++++ Supplied text

= 1958 Wyoming state elections =

A general election was held in the U.S. state of Wyoming on Tuesday, November 4, 1958. All of the state's executive officers—the governor, secretary of state, auditor, treasurer, and superintendent of public instruction—were up for election. Democrats had a largely good year, picking up the governorship and the secretary of state's office and holding the state superintendent's office, though Republicans were returned as state auditor and state treasurer.

==Governor==

Incumbent Republican governor Milward Simpson ran for re-election to a second term. He was challenged by Democratic nominee John J. Hickey, the former U.S. attorney for the District of Wyoming, and by Louis W. Carlson, the former mayor of Newcastle, who formed the Economy Party to support his pro-gambling platform. Simpson narrowly lost re-election to Hickey, who won a slim plurality as Carlson siphoned away votes.

1958 Wyoming gubernatorial election
| Party |  | Candidate | Votes | % | ±% |
|---|---|---|---|---|---|
|  | Democratic | John J. Hickey | 55,070 | 48.94% | −0.57% |
|  | Republican | Milward Simpson (inc.) | 52,488 | 46.64% | −3.86% |
|  | Economy | Louis W. Carlson | 4,979 | 4.42% | − |
| Majority |  |  | 2,582 | 2.29% | +1.30% |
| Turnout |  |  | 112.537 |  |  |
|  | Democratic gain from Republican |  |  |  |  |

==Secretary of State==
Incumbent Republican Secretary of State Everett T. Copenhaver ran for re-election to a second term. After defeating former State Land Commissioner John Riedel in the Republican primary, he faced Democratic nominee Jack R. Gage, the former State Superintendent of Public Instruction from several decades prior. Gage ended up narrowly defeating Copenhaver. During Gage's term as Secretary of State, he would also act as Governor after Governor Hickey appointed himself to the U.S. Senate in 1961.

===Democratic primary===
====Candidates====
- Jack R. Gage, former Wyoming Superintendent of Public Instruction

====Results====

Democratic Party primary results
| Party |  | Candidate | Votes | % |
|---|---|---|---|---|
|  | Democratic | Jack R. Gage | 32,528 | 100.00% |
| Total votes |  |  | 32,528 | 100.00% |

===Republican primary===
====Candidates====
- Everett T. Copenhaver, incumbent Secretary of State
- John Riedel, former State Land Commissioner

====Results====

Republican Primary results
| Party |  | Candidate | Votes | % |
|---|---|---|---|---|
|  | Republican | Everett T. Copenhaver (inc.) | 27,679 | 77.25% |
|  | Republican | John Riedel | 8,150 | 22.75% |
| Total votes |  |  | 35,829 | 100.00% |

===General election===
====Results====

1958 Wyoming Secretary of State election
| Party |  | Candidate | Votes | % | ±% |
|---|---|---|---|---|---|
|  | Democratic | Jack R. Gage | 55,843 | 50.38% | +7.43% |
|  | Republican | Everett T. Copenhaver (inc.) | 54,996 | 49.62% | −7.43% |
| Majority |  |  | 847 | 0.76% | −13.34% |
| Turnout |  |  | 110,839 |  |  |
|  | Democratic gain from Republican |  |  |  |  |

==Auditor==
Incumbent Republican State Auditor Minnie A. Mitchell ran for re-election to a second term. She was once again challenged by State Representative Bob Adams, the Democratic nominee, who had also been her challenger four years prior. Adams improved on his performance from 1958, but nonetheless fell short of unseating Mitchell.

++++++++

_Work instruction:_
Please extract the part of the 1958 Wyoming elections text starting with "A general election" and going on through "and state treasurer.", copying it word for word.

++++ Dataset records

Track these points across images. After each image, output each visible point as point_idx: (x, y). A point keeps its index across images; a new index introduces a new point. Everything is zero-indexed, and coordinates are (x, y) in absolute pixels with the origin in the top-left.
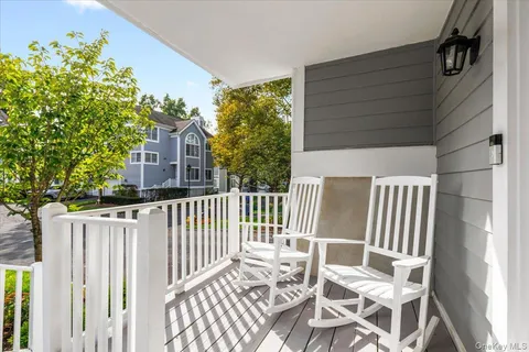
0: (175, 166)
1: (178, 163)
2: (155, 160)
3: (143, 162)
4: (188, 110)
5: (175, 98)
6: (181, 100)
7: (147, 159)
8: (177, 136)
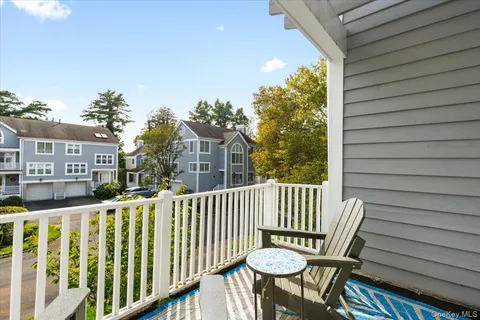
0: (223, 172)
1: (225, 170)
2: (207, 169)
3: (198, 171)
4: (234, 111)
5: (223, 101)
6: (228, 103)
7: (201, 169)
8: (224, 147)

++++++++
++++ Dataset records

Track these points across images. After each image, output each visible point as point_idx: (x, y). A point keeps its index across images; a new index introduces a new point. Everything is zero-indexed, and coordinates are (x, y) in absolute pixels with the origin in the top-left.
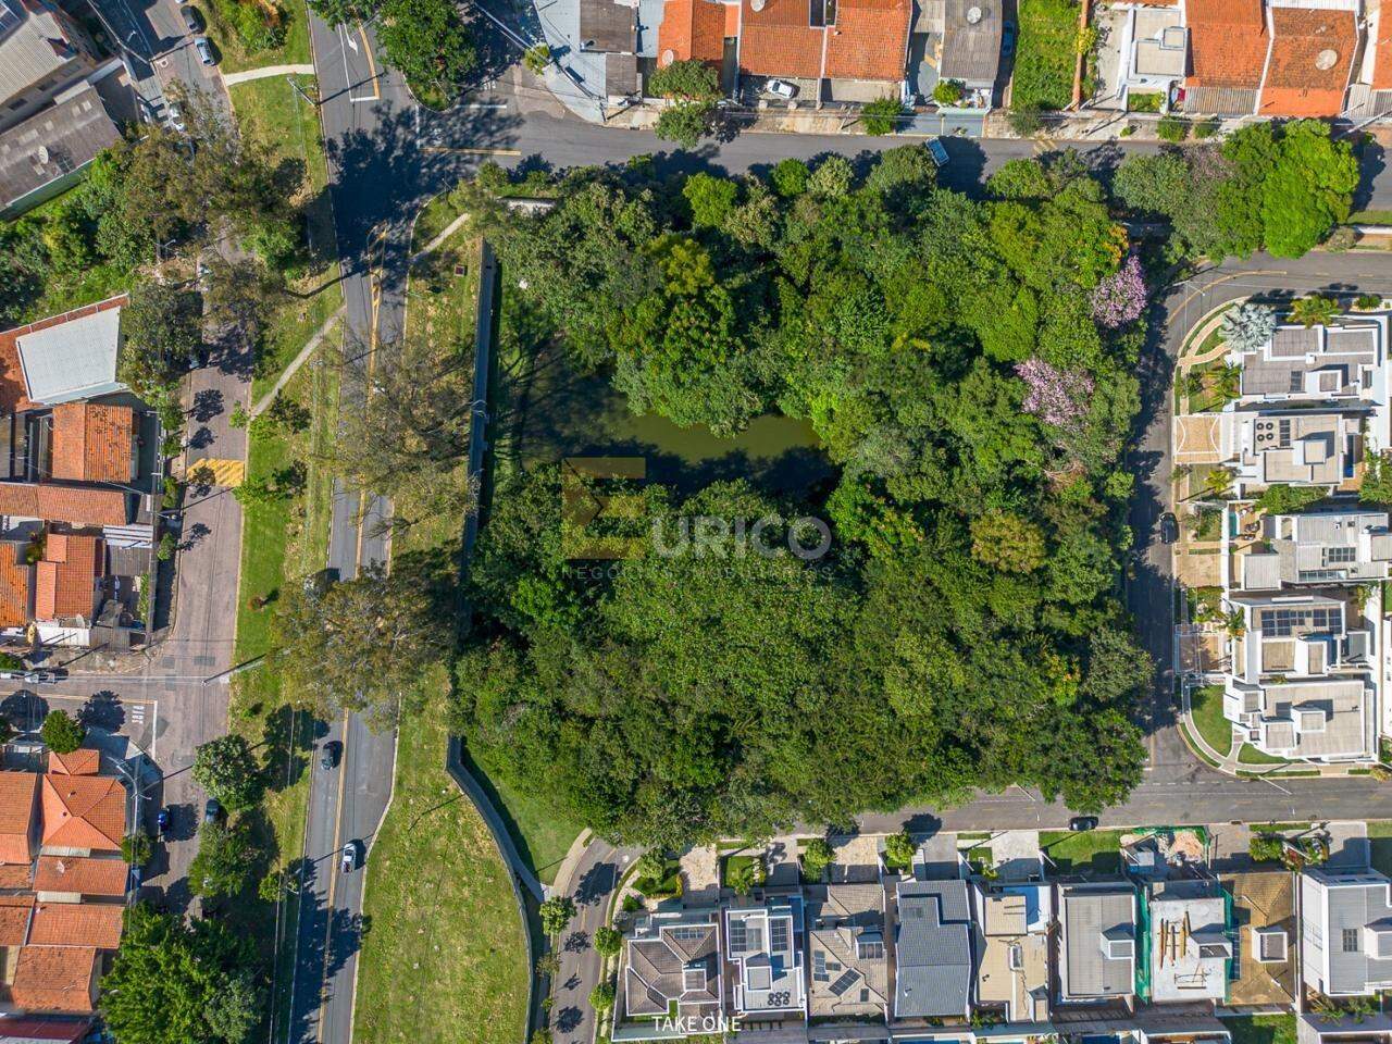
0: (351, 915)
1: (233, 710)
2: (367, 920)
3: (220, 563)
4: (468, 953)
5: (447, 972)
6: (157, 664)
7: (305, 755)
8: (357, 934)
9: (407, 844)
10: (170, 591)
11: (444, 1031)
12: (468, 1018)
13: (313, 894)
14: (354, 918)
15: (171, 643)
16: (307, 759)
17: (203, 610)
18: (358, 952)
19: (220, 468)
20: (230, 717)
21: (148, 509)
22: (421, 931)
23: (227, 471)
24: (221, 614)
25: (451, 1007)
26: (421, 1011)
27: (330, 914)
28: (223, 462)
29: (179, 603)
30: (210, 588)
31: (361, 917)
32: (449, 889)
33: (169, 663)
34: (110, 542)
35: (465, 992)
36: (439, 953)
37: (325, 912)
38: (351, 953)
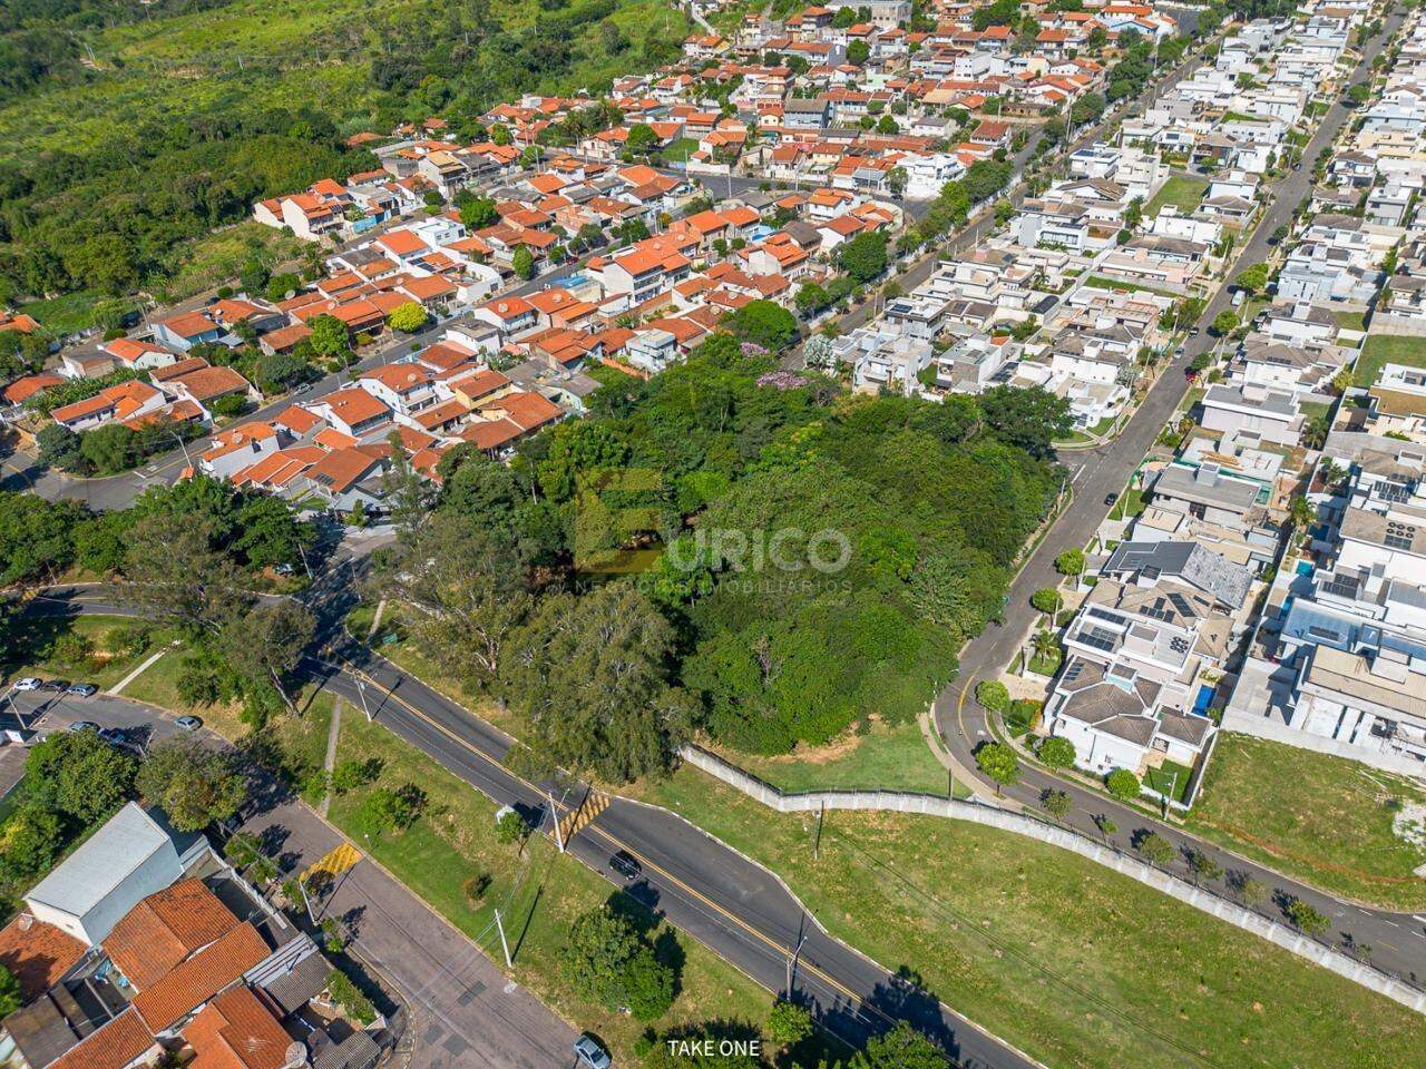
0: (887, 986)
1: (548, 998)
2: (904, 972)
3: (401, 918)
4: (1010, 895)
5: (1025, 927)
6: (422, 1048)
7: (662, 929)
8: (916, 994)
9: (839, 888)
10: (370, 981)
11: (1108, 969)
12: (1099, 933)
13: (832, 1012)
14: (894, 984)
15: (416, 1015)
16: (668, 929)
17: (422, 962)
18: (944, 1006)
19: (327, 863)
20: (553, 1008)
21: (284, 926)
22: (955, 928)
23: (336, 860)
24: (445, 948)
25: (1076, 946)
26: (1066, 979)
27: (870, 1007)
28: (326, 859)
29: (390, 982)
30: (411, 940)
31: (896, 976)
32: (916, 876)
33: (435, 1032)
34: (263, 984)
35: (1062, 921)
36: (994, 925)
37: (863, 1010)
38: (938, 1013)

++++++++
++++ Dataset records

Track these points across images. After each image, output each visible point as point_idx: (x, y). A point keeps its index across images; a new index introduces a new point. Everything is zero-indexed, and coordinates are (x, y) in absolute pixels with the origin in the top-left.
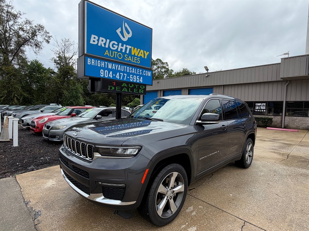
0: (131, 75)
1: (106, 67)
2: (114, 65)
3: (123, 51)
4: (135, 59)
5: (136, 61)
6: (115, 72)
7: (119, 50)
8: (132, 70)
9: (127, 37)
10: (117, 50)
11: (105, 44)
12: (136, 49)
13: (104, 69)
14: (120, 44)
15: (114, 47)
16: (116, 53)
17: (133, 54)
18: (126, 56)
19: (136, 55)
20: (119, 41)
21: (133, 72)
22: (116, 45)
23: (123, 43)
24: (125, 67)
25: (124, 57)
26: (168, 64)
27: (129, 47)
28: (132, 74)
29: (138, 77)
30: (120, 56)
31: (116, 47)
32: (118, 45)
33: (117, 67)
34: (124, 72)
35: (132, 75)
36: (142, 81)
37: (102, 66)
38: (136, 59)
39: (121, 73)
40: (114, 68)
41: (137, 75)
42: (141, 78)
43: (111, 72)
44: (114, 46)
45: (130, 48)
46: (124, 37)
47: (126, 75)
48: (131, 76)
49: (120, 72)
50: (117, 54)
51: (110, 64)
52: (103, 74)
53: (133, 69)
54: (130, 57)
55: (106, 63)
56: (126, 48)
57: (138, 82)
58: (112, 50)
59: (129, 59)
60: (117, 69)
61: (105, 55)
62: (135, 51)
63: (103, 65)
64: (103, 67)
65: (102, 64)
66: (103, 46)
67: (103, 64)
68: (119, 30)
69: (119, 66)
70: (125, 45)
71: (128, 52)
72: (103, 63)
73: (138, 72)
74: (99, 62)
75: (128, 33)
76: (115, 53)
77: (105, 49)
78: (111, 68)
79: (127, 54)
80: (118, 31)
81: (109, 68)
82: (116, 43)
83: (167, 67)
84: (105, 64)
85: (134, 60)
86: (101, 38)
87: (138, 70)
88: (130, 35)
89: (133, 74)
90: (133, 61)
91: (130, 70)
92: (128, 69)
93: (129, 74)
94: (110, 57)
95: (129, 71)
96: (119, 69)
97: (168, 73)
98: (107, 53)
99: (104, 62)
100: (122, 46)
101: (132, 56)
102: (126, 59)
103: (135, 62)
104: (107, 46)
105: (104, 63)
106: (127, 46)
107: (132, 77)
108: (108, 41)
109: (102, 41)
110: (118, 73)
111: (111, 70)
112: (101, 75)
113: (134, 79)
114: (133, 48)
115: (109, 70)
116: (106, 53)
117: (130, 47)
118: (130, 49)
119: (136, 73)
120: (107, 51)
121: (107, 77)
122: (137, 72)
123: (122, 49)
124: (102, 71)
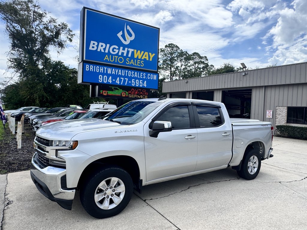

++++++++

_Answer section:_
A general election was held in the U.S. state of Wyoming on Tuesday, November 4, 1958. All of the state's executive officers—the governor, secretary of state, auditor, treasurer, and superintendent of public instruction—were up for election. Democrats had a largely good year, picking up the governorship and the secretary of state's office and holding the state superintendent's office, though Republicans were returned as state auditor and state treasurer.